§ **Assignment**
Both the line with "index tip: (306, 158)" and the line with "ring pip: (203, 204)" in the records below must appear in the output, along with every line between them, exactly and with nothing added.

═════ Data under study ═════

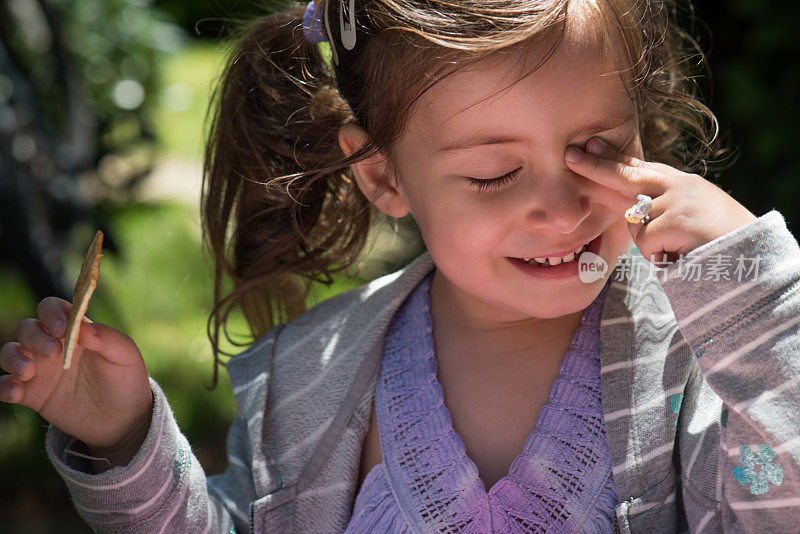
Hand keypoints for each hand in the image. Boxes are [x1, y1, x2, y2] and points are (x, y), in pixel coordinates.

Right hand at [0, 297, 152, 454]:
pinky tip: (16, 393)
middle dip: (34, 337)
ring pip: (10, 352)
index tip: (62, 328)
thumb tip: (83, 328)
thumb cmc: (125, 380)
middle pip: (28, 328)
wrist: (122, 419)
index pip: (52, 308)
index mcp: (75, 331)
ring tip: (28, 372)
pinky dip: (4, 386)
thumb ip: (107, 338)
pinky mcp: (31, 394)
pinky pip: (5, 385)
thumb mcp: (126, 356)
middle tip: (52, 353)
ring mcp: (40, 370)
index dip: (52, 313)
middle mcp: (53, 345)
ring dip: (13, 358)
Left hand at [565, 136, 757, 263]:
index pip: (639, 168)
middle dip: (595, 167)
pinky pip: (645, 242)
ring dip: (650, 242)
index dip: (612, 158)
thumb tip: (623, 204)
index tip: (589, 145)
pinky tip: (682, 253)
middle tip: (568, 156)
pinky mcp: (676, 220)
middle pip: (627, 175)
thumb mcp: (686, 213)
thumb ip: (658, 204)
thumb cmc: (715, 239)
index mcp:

═════
═════ Data under study ═════

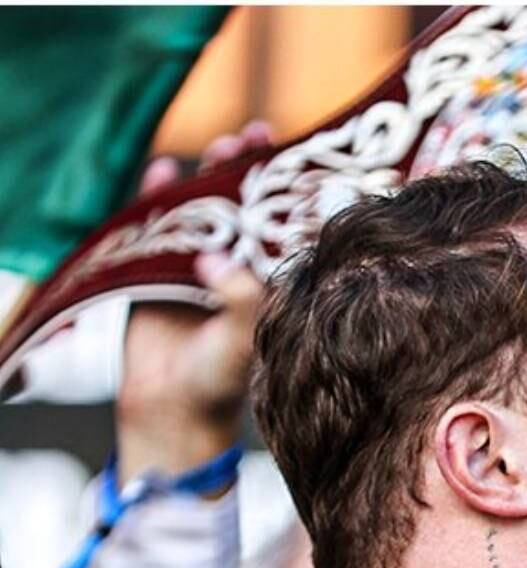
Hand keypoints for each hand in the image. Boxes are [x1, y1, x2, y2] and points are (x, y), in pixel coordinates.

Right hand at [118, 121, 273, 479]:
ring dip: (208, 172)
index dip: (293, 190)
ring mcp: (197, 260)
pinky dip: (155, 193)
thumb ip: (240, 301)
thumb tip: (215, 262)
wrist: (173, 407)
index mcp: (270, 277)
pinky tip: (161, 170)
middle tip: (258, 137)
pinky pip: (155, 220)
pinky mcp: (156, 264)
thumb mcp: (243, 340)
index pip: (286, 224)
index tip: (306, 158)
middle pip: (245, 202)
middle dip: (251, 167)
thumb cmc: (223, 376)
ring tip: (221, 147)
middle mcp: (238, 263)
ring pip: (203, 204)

═════

§ **Solved exercise**
index tip: (306, 158)
middle pip: (245, 202)
middle dip: (251, 167)
thumb cmc: (223, 376)
ring tip: (221, 147)
middle mcp: (238, 263)
ring pip: (203, 204)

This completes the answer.